Bob ClarkeA former regional journalist who successfully fought to keep his local canals open has died of cancer aged 80.

Tributes have been paid to Bob Clarke, left, who “never missed a story” according to former colleagues.

Bob worked on the Dudley Herald, the Express & Star, Wolverhampton, the Worcester Evening News and the Birmingham Mail during his career.

He also wrote several books on the history if the Staffordshire village of Kinver, and was known as ‘Mr Kinver’ due to his dedication to the surrounding area.

Kinver-based former press photographer Graham Gough, who worked with Bob at the Dudley Herald, said: “He would never miss a story – and he’d never let anybody else miss one.”

Bob is also credited with helping to prevent the planned closure of much of the country’s canal network back in the 1960s in his role as press officer for the Staffordshire and Worcestershire Canal Society.

The group took on the British Transport Commission to force a government rethink of its policy of allowing the canals to decline and close, defying the authorities and risking arrest to clear a section of the Stourbridge canal.

The clearance allowed a rally of nearly 100 boats in 1962 to call for the halting of plans that would have turned the canals into “a series of disconnected duck ponds” according to Bob.

He always maintained if it hadn’t been for the rally, which became known as the Battle of Stourbridge, “canals would have disappeared from the landscape”.

Chris Dyche, treasurer of the society, said: “He wasn’t frightened to say what he thought and wasn’t frightened to upset management and bureaucrats.

“I’d got a lot of respect for him because he always stuck to his guns.
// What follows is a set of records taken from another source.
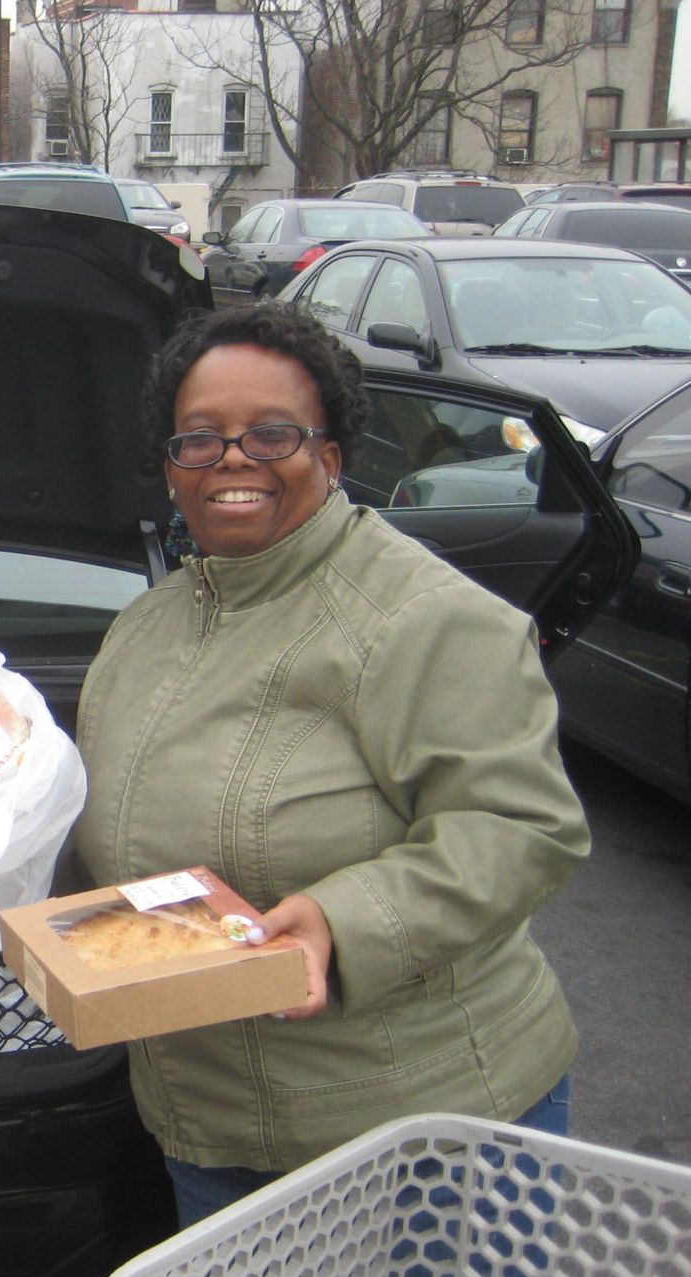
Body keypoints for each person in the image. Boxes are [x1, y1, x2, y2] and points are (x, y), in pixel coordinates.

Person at [72, 299, 584, 1229]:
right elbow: (113, 828)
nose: (232, 459)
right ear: (171, 469)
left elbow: (519, 828)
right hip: (207, 1129)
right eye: (199, 439)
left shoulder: (425, 619)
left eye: (272, 434)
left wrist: (344, 924)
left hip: (419, 1144)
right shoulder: (146, 626)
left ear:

He was a very honest reporter. He had his own principles of what he thought was right.

“Bob wasn’t everybody’s cup of tea but his heart was in the right place – and from a waterways point of view he will be sorely missed. We haven’t got his like today – people are too politically correct.”

Bob’s health declined rapidly after the death of his beloved wife Valerie, who lost her battle with cancer in July 2015, and he moved away from Kinver to be with his daughter in recent months before losing his own fight against the disease last month.

He leaves two children, Rachel and Richard, and four grandchildren.